Office of the Vice-Principal (Research)

Office of the Vice-Principal (Research)
Office of the Vice-Principal (Research)

Dr. Guojun Liu

Each year, the Prizes for Excellence in Research are awarded to top-ranking researchers at Queen’s who have made significant contributions to their field, paving the way for future scholars to follow in their footsteps and expanding the innovative world of research at the university. Recently, Leigh Cameron interviewed each recipient of the 2015 prize, exploring their research interests and inspirations.

[Dr. Goujun Liu]
Photo of Guojun Liu by Bernard Clark

Dr. Guojun Liu is a professor of chemistry and the Canada Research Chair in Materials Science. His research is focused on applications of polymer nanostructured materials, including nanoglide coatings and monolayer technologies. Liu has been the recipient of numerous awards, including the Captain Alfred E. Hung Award from the Society of Tribologists and Lubrication Engineers (2011).

What drew you to this field of research?

I liked science when I was young, but it was accidental that I got into chemistry. Picking a university in China is different – you pick your major before you enter. My university was strong in chemistry. I got into making nanostructured polymeric materials because of a review paper that I read. The paper talked about how a particular type of polymer – block copolymers – self-organized in the solid state into nanostructured patterns. No chemistry was done to these nanostructured patterns then. I thought that I could selectively degrade, for example, some regions in these patterns to make new materials.
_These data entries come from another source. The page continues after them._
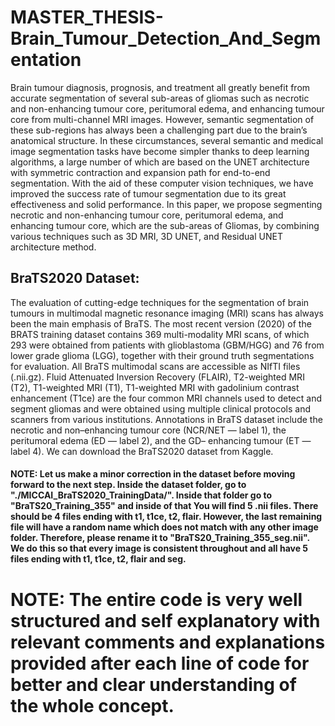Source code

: # MASTER_THESIS-Brain_Tumour_Detection_And_Segmentation

Brain tumour diagnosis, prognosis, and treatment all greatly benefit from accurate segmentation of several sub-areas of gliomas such as necrotic and non-enhancing tumour core, peritumoral edema, and enhancing tumour core from multi-channel MRI images. However, semantic segmentation of these sub-regions has always been a challenging part due to the brain’s anatomical structure.
In these circumstances, several semantic and medical image segmentation tasks have become simpler thanks to deep learning algorithms, a large number of which are based on the UNET architecture with symmetric contraction and expansion path for end-to-end segmentation. With the aid of these computer vision techniques, we have improved the success rate of tumour segmentation due to its great effectiveness and solid performance.
In this paper, we propose segmenting necrotic and non-enhancing tumour core, peritumoral edema, and enhancing tumour core, which are the sub-areas of Gliomas, by combining various techniques such as 3D MRI, 3D UNET, and Residual UNET architecture method.

## BraTS2020 Dataset:

The evaluation of cutting-edge techniques for the segmentation of brain tumours in multimodal magnetic resonance imaging (MRI) scans has always been the main emphasis of BraTS. The most recent version (2020) of the BRATS training dataset contains 369 multi-modality MRI scans, of which 293 were obtained from patients with glioblastoma (GBM/HGG) and 76 from lower grade glioma (LGG), together with their ground truth segmentations for evaluation. 
All BraTS multimodal scans are accessible as NIfTI files (.nii.gz). Fluid Attenuated Inversion Recovery (FLAIR), T2-weighted MRI (T2), T1-weighted MRI (T1), T1-weighted MRI with gadolinium contrast enhancement (T1ce) are the four common MRI channels used to detect and segment gliomas and were obtained using multiple clinical protocols and scanners from various institutions. Annotations in BraTS dataset include the necrotic and non–enhancing tumour core (NCR/NET — label 1), the peritumoral edema (ED — label 2), and the GD– enhancing tumour (ET — label 4).
We can download the BraTS2020 dataset from Kaggle.

#### NOTE: Let us make a minor correction in the dataset before moving forward to the next step. Inside the dataset folder, go to "./MICCAI_BraTS2020_TrainingData/". Inside that folder go to "BraTS20_Training_355" and inside of that You will find 5 .nii files. There should be 4 files ending with t1, t1ce, t2, flair. However, the last remaining file will have a random name which does not match with any other image folder. Therefore, please rename it to "BraTS20_Training_355_seg.nii". We do this so that every image is consistent throughout and all have 5 files ending with t1, t1ce, t2, flair and seg.


# NOTE: The entire code is very well structured and self explanatory with relevant comments and explanations provided after each line of code for better and clear understanding of the whole concept.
What is next for your research?

In the first 15-20 years, we were mostly working on the fundamental side. We developed general methodologies for making nano-objects from polymers. We prepared and studied novel nanostructures. Before I retire, I want to see applications of those methodologies, or applications for the nano-objects that we have created. For example, we have recently designed and developed a nanostructured polymer coating that is transparent and adheres well to most surfaces. This coating repels water, oil, ink, paint and essentially any liquid that you can possibly encounter. It also reduces fingerprint and smudge deposition, among other benefits. We see its potential in anti-graffiti and anti-fingerprint applications. The coating will also be useful in reducing friction when applied on ship hulls or on the internal walls of oil-transporting pipelines.

What advice would you give to the next generation of researchers?

I always encourage my students to really think about applications. Not to just learn, but really think about how to use the knowledge. In my polymer and materials chemistry courses, I ask each of my students to think of a product that does not perform to his/her satisfaction and propose a solution or improvement.